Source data
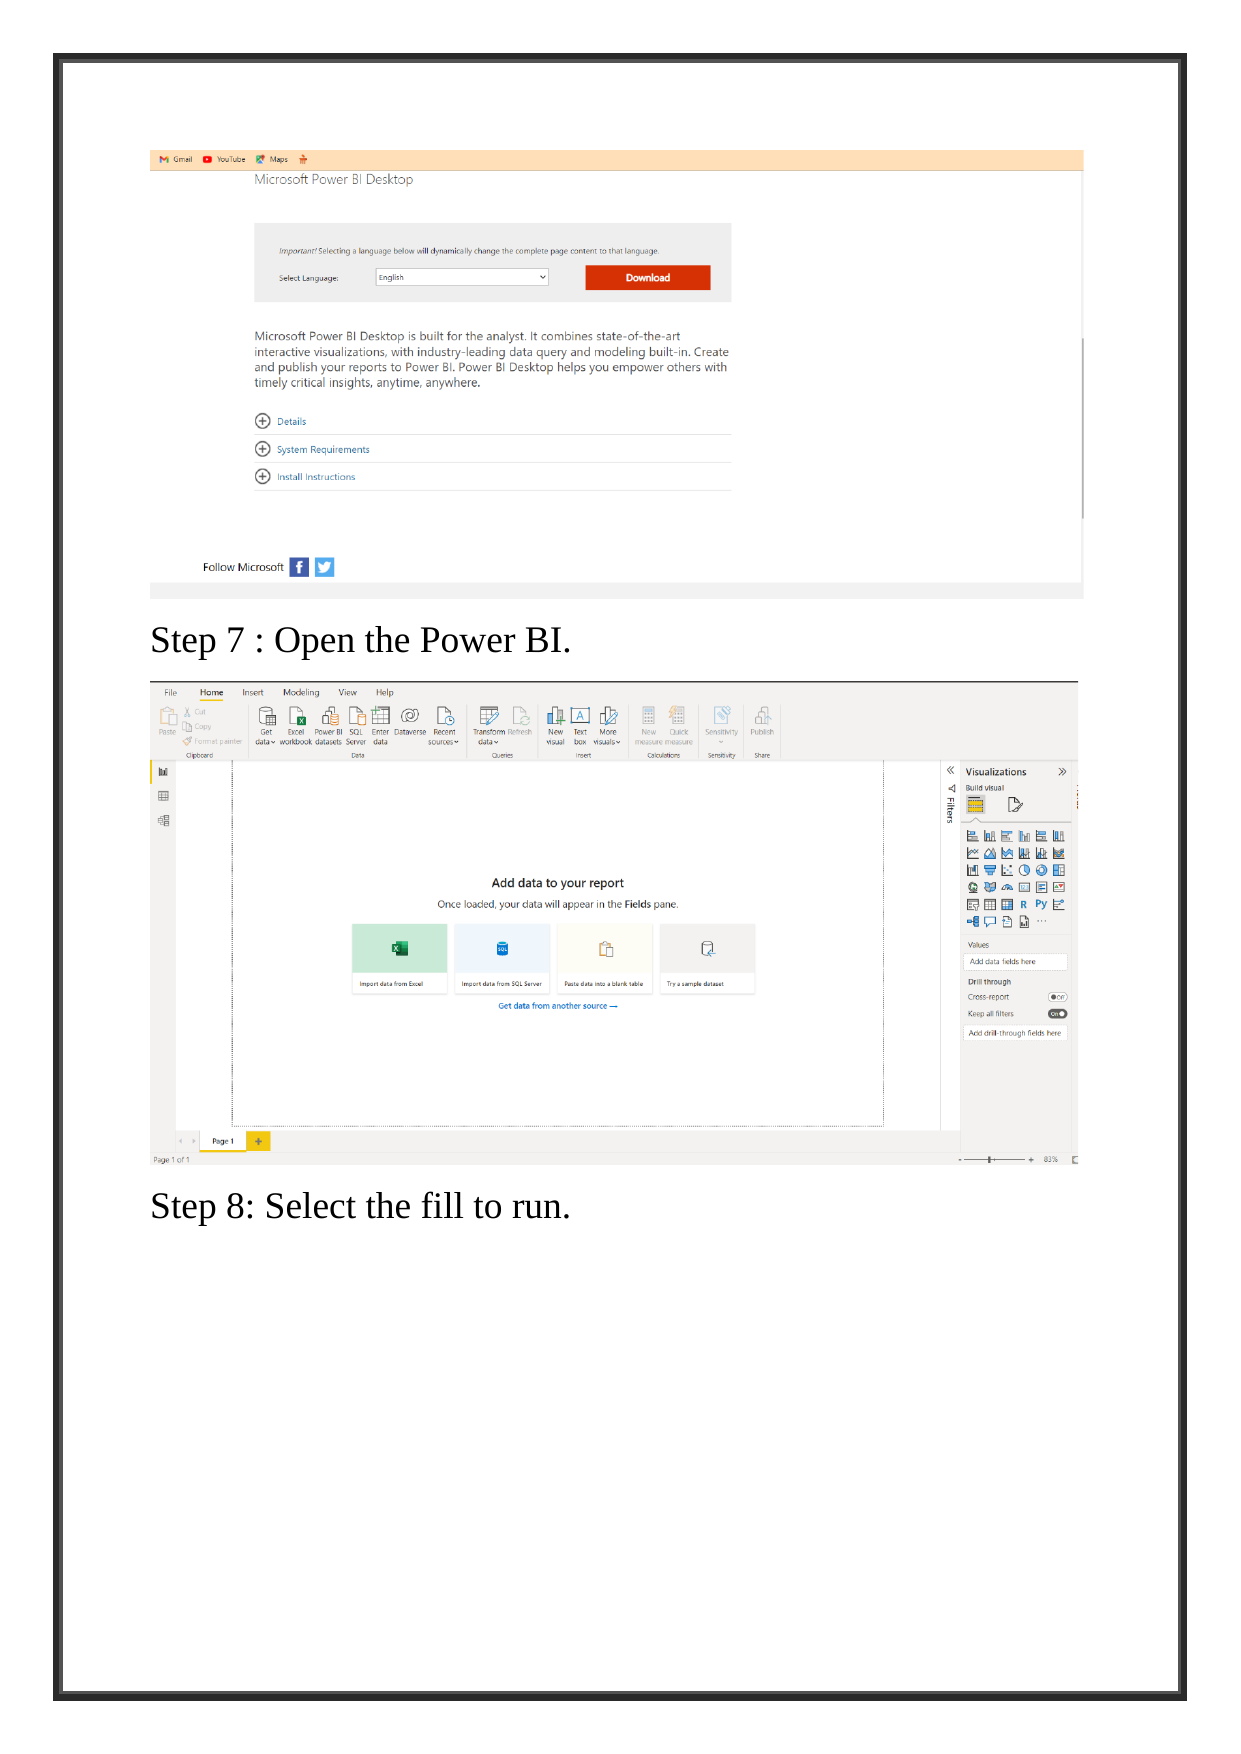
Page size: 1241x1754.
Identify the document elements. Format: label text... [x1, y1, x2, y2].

picture [150, 150, 1084, 599]
text Step 8: Select the fill to run. [150, 1183, 1090, 1226]
picture [150, 681, 1079, 1165]
text Step 7 : Open the Power BI. [150, 618, 1090, 661]
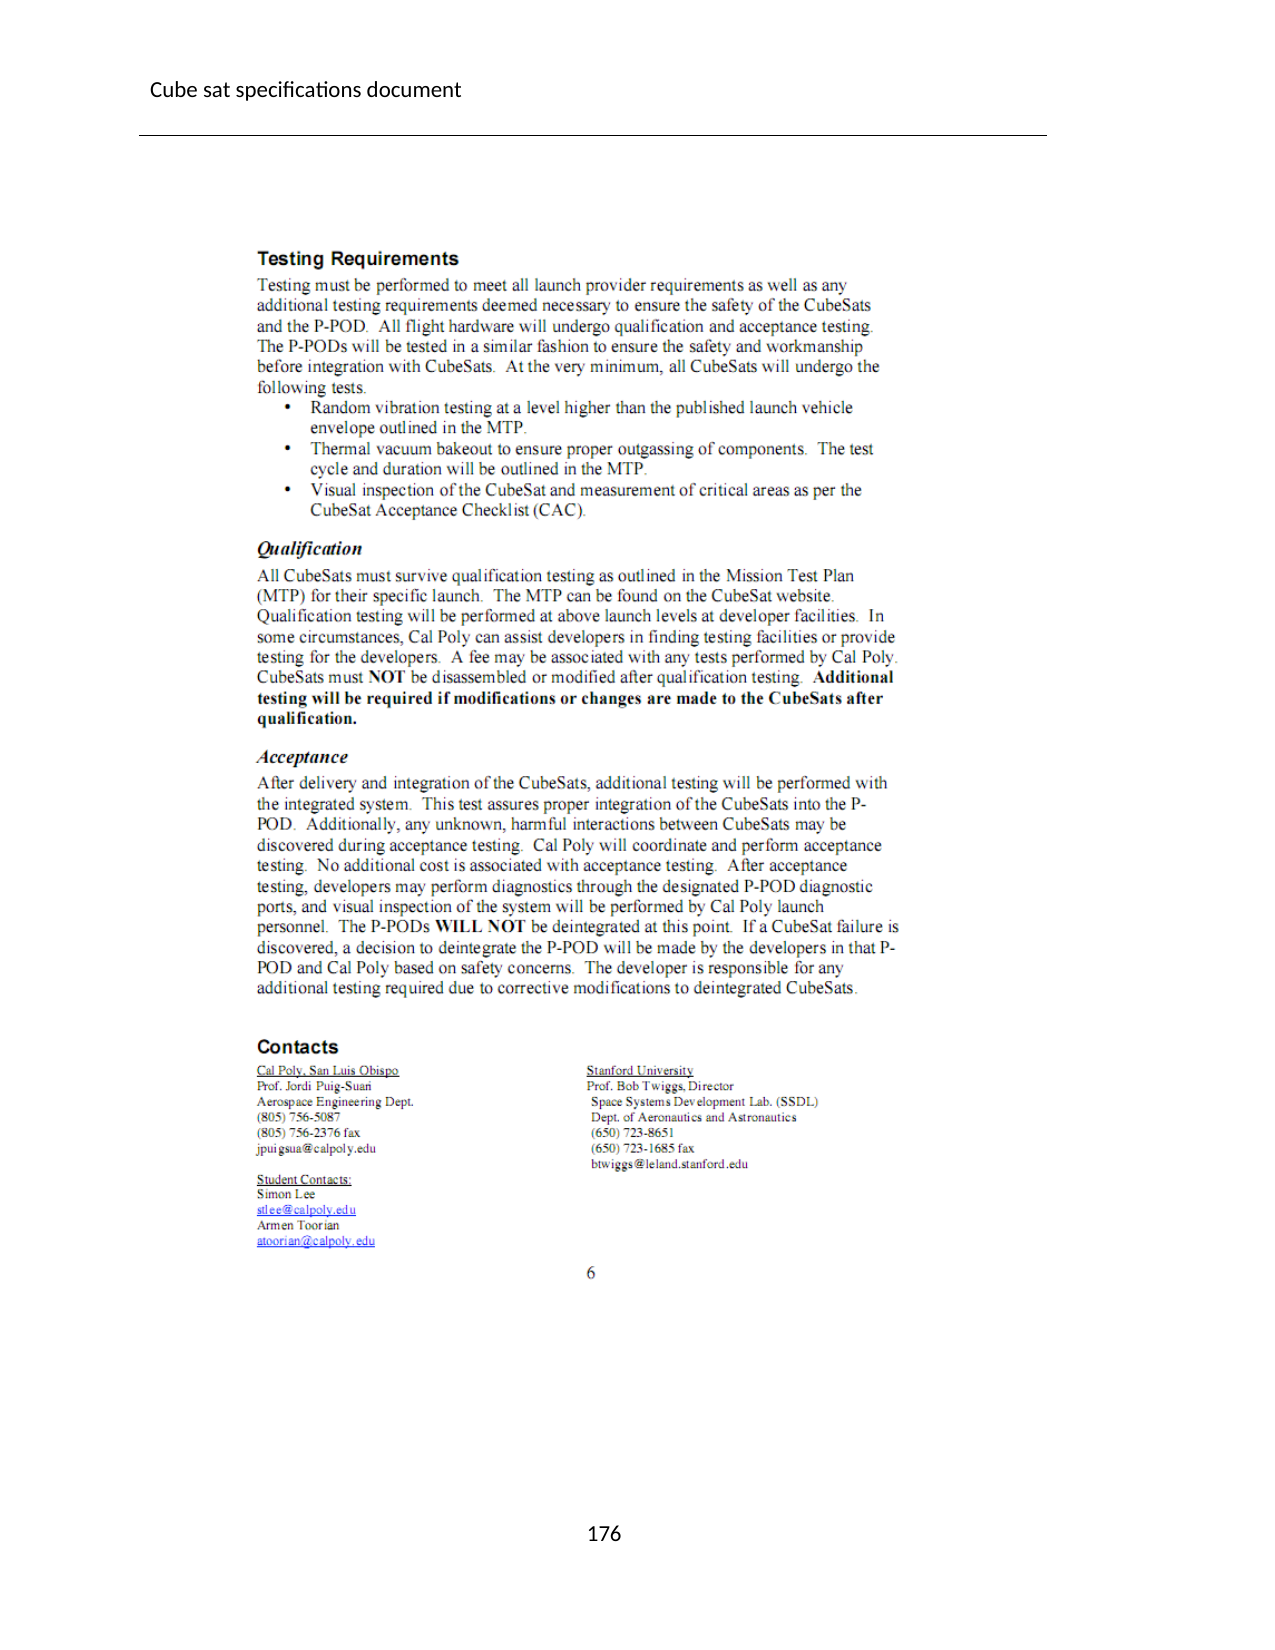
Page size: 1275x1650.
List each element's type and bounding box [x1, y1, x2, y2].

picture [150, 176, 1059, 1352]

Exercise directions:
Set down, exactly and only, the lines running from the one holding "Page size: 1275x1650." through the end of the records above, both ends included.

Exercise result:
Page size: 1275x1650.
List each element's type and bounding box [x1, y1, x2, y2].

picture [150, 176, 1059, 1352]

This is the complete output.